I’m all for puppies and babies. I’ve been firmly in the Puppy/Baby camp for decades. We surely need some softness and joy to temper the hard and horrible things happening around us. Puppies and babies are part of those simple, beautiful things that make life wonderful. They are a sweet, necessary, and welcome distraction—but they are not enough right now.

In these moments, we can’t just settle with the cheap anesthetic of easy things and nice feelings that numb us into complacency, because that is what powerful, malevolent people are counting on. They are counting on us exceeding our threshold for compassion and attention. They are betting that their ability to manufacture suffering will outlast our ability to care—and we can’t let that happen.

This means we have to do the hard work: we have to read and study and understand, that we have to dig deeper and engage, that we have to use every resource at our disposal to boost the signal of those who are not being heard. We have to put on our Big People Pants and sustain our focus longer than 140 characters, so that we can responsibly steward all that we’ve been entrusted with. Justice is not something that comes easily, quickly, or without discomfort.

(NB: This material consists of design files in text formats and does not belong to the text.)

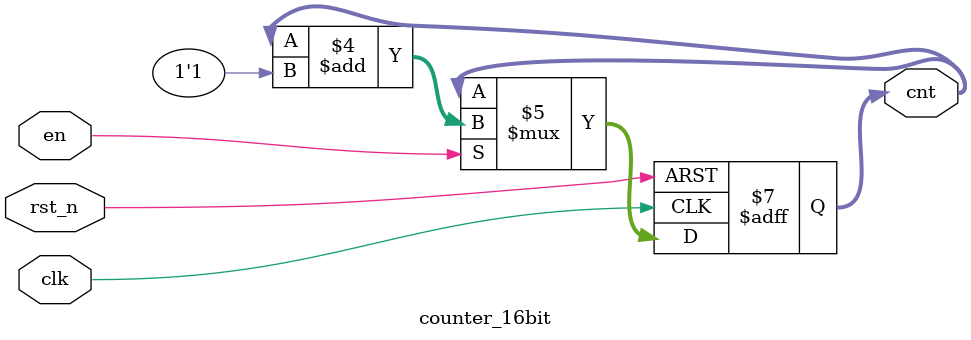
<source format=v>


module counter_16bit (
      //===============
      // Input Ports
      //===============
      input clk,
      input en,
      input rst_n,
      
      //===============
      // Output Ports
      //===============
      output reg [15:0] cnt
);

   // Synchronous logic, active low reset
   always @(posedge clk, negedge rst_n)
   begin
      if (rst_n == 1'b0)
         cnt <= 16'b0;
      else
      begin
         if (en == 1)
         begin
            cnt <= cnt + 1'b1;
         end
      end
   end

endmodule


</source>
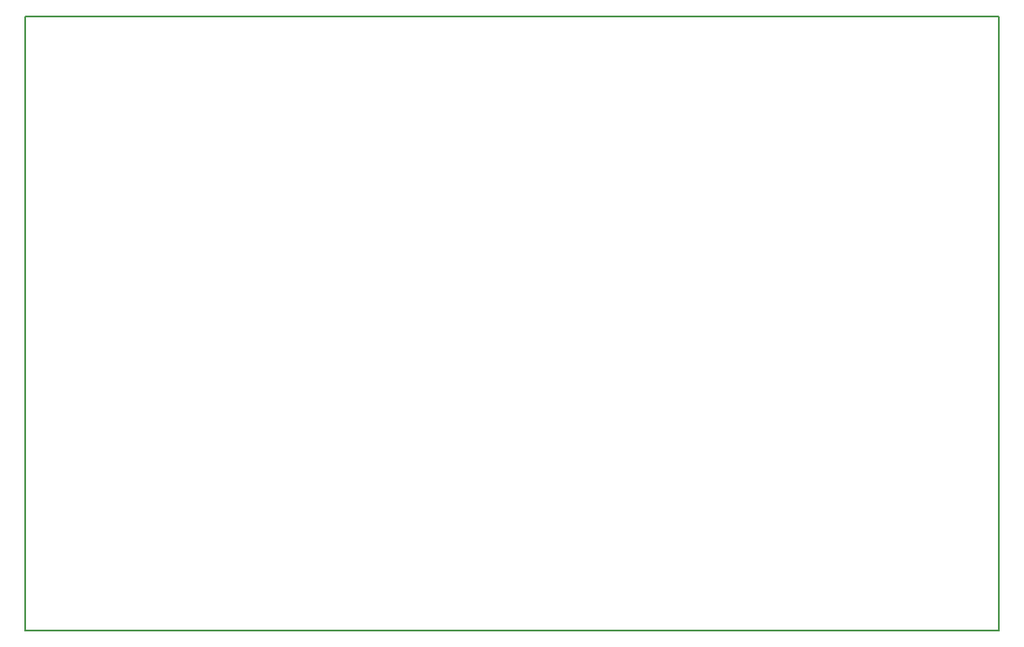
<source format=gm1>
G04*
G04 #@! TF.GenerationSoftware,Altium Limited,Altium Designer,23.1.1 (15)*
G04*
G04 Layer_Color=16711935*
%FSLAX25Y25*%
%MOIN*%
G70*
G04*
G04 #@! TF.SameCoordinates,AB512107-65A1-42F9-B056-318A3DCE2635*
G04*
G04*
G04 #@! TF.FilePolarity,Positive*
G04*
G01*
G75*
%ADD126C,0.00591*%
D126*
X0Y0D02*
X374016D01*
Y-236221D02*
Y0D01*
X0Y-236221D02*
X374016D01*
X0D02*
Y0D01*
M02*

</source>
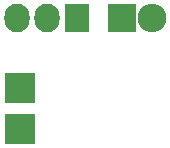
<source format=gbs>
%TF.GenerationSoftware,KiCad,Pcbnew,4.0.4+e1-6308~48~ubuntu16.04.1-stable*%
%TF.CreationDate,2016-10-26T09:32:56-07:00*%
%TF.ProjectId,AT42QT1012-TSHR,415434325154313031322D545348522E,rev?*%
%TF.FileFunction,Soldermask,Bot*%
%FSLAX46Y46*%
G04 Gerber Fmt 4.6, Leading zero omitted, Abs format (unit mm)*
G04 Created by KiCad (PCBNEW 4.0.4+e1-6308~48~ubuntu16.04.1-stable) date Wed Oct 26 09:32:56 2016*
%MOMM*%
%LPD*%
G01*
G04 APERTURE LIST*
%ADD10C,0.050000*%
%ADD11R,2.432000X2.432000*%
%ADD12O,2.432000X2.432000*%
%ADD13R,2.635200X2.635200*%
%ADD14R,2.127200X2.432000*%
%ADD15O,2.127200X2.432000*%
G04 APERTURE END LIST*
D10*
D11*
X149110000Y-101100000D03*
D12*
X151650000Y-101100000D03*
D13*
X140500000Y-110500000D03*
X140500000Y-107000000D03*
D14*
X145300000Y-101100000D03*
D15*
X142760000Y-101100000D03*
X140220000Y-101100000D03*
M02*

</source>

In our social media profiles and our daily conversations, we have to make space for difficult, uncomfortable, unpleasant things. We have to have wade into the messy, mundane, and not-fun realities about our political process and face the gravity of these moments together.

In fact, we need to wrestle with these difficult things now, in order to craft a future for our children where they have less difficult things; so that they can inherit a safer, kinder, cleaner, more diverse, more loving planet.

We need to be willing to be burdened beyond our current capacity for empathy and activism, so that we leave them something worth inheriting: a life filled with puppies and babies.